Abstract

Luyben studied the simultaneous design of a simple gas-phase tubular reactor system with a single feed stream and independent reactor preheating and cooling for a reversible reaction. Reyes and Luyben studied an irreversible reaction system with a reactor feed preheating system (feed-effluent heat exchanger and furnace) but assumed equimolal concentrations of reactants in the recycle gas. A simple separation was assumed in both of these studies. Reyes and Luyben recently explored systems with more realistic separation systems (a distillation column) for gas-phase tubular reactors with liquid recycle and with a dual recycle system. This paper extends this work for two cases: (1) the reversible reaction system is explored with a realistic feed preheating system and with two fresh feed streams, and (2) the irreversible reaction system is studied for nonequimolal reactant concentrations.
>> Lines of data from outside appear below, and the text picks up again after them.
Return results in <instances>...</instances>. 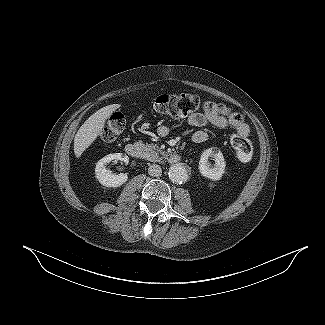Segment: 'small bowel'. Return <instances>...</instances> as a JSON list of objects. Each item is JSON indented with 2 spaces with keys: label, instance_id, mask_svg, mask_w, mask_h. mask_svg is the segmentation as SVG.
Returning <instances> with one entry per match:
<instances>
[{
  "label": "small bowel",
  "instance_id": "small-bowel-1",
  "mask_svg": "<svg viewBox=\"0 0 325 325\" xmlns=\"http://www.w3.org/2000/svg\"><path fill=\"white\" fill-rule=\"evenodd\" d=\"M189 125L198 128L192 134V141L203 143L207 140L208 134L202 128L206 125H214L219 128H232L236 134L247 139L250 129L245 123L241 113L231 110L226 104L206 101L203 105V112L195 113L188 118ZM169 128L166 125L158 127V134L161 137L167 136Z\"/></svg>",
  "mask_w": 325,
  "mask_h": 325
}]
</instances>
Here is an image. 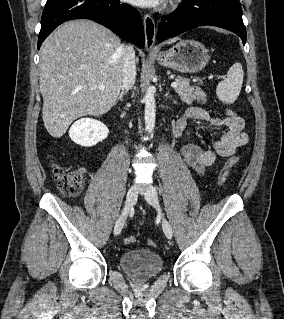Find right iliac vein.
I'll return each mask as SVG.
<instances>
[{
    "instance_id": "1",
    "label": "right iliac vein",
    "mask_w": 284,
    "mask_h": 319,
    "mask_svg": "<svg viewBox=\"0 0 284 319\" xmlns=\"http://www.w3.org/2000/svg\"><path fill=\"white\" fill-rule=\"evenodd\" d=\"M136 199H137V186L132 185L127 192L124 209L115 223V226H114V235L115 236L120 234V232L124 226L127 214L129 212L131 206L135 203Z\"/></svg>"
}]
</instances>
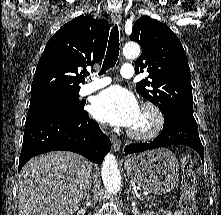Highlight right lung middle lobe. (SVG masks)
I'll list each match as a JSON object with an SVG mask.
<instances>
[{
  "instance_id": "right-lung-middle-lobe-1",
  "label": "right lung middle lobe",
  "mask_w": 221,
  "mask_h": 215,
  "mask_svg": "<svg viewBox=\"0 0 221 215\" xmlns=\"http://www.w3.org/2000/svg\"><path fill=\"white\" fill-rule=\"evenodd\" d=\"M84 113V106L79 101V92L55 94L31 101L27 119L50 114L73 118Z\"/></svg>"
}]
</instances>
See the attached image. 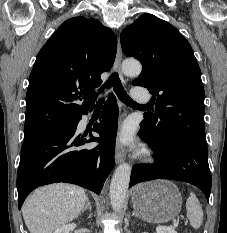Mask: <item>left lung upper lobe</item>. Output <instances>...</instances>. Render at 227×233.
Returning a JSON list of instances; mask_svg holds the SVG:
<instances>
[{"mask_svg":"<svg viewBox=\"0 0 227 233\" xmlns=\"http://www.w3.org/2000/svg\"><path fill=\"white\" fill-rule=\"evenodd\" d=\"M123 52L141 61L133 85L153 94L154 113H146L141 131L154 142L185 137L206 146L204 88L193 50L171 24L151 14L141 15L120 36Z\"/></svg>","mask_w":227,"mask_h":233,"instance_id":"left-lung-upper-lobe-1","label":"left lung upper lobe"}]
</instances>
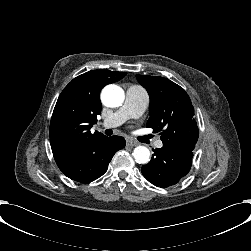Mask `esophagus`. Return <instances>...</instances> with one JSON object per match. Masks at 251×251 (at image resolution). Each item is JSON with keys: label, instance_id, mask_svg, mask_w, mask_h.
<instances>
[{"label": "esophagus", "instance_id": "esophagus-1", "mask_svg": "<svg viewBox=\"0 0 251 251\" xmlns=\"http://www.w3.org/2000/svg\"><path fill=\"white\" fill-rule=\"evenodd\" d=\"M127 145L130 146V147H134V146H138L139 142L129 139V140H127Z\"/></svg>", "mask_w": 251, "mask_h": 251}]
</instances>
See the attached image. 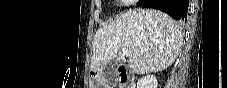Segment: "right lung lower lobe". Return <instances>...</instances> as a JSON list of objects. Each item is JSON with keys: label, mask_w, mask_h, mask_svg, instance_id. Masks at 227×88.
<instances>
[{"label": "right lung lower lobe", "mask_w": 227, "mask_h": 88, "mask_svg": "<svg viewBox=\"0 0 227 88\" xmlns=\"http://www.w3.org/2000/svg\"><path fill=\"white\" fill-rule=\"evenodd\" d=\"M138 5L158 9L176 20H187L189 0H141Z\"/></svg>", "instance_id": "1"}]
</instances>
The exothermic gas-phase reaction A + B ⇔ C occurs in an adiabatic tubular reactor. A gas recycle returns unconverted reactants from the separation section consisting of a simple separator in which product C is removed in the liquid phase and reactants A and B are recycled in the gas phase back to the reactor inlet. Optimum steady-state economic designs are shown to lead to poor dynamic responses. Slight modifications of the plant design lead to a much more easily controlled plant. In the reversible case, the additional furnace heat input leads to a better dynamic performance. In the irreversible case, a higher reactor inlet temperature improves dynamics.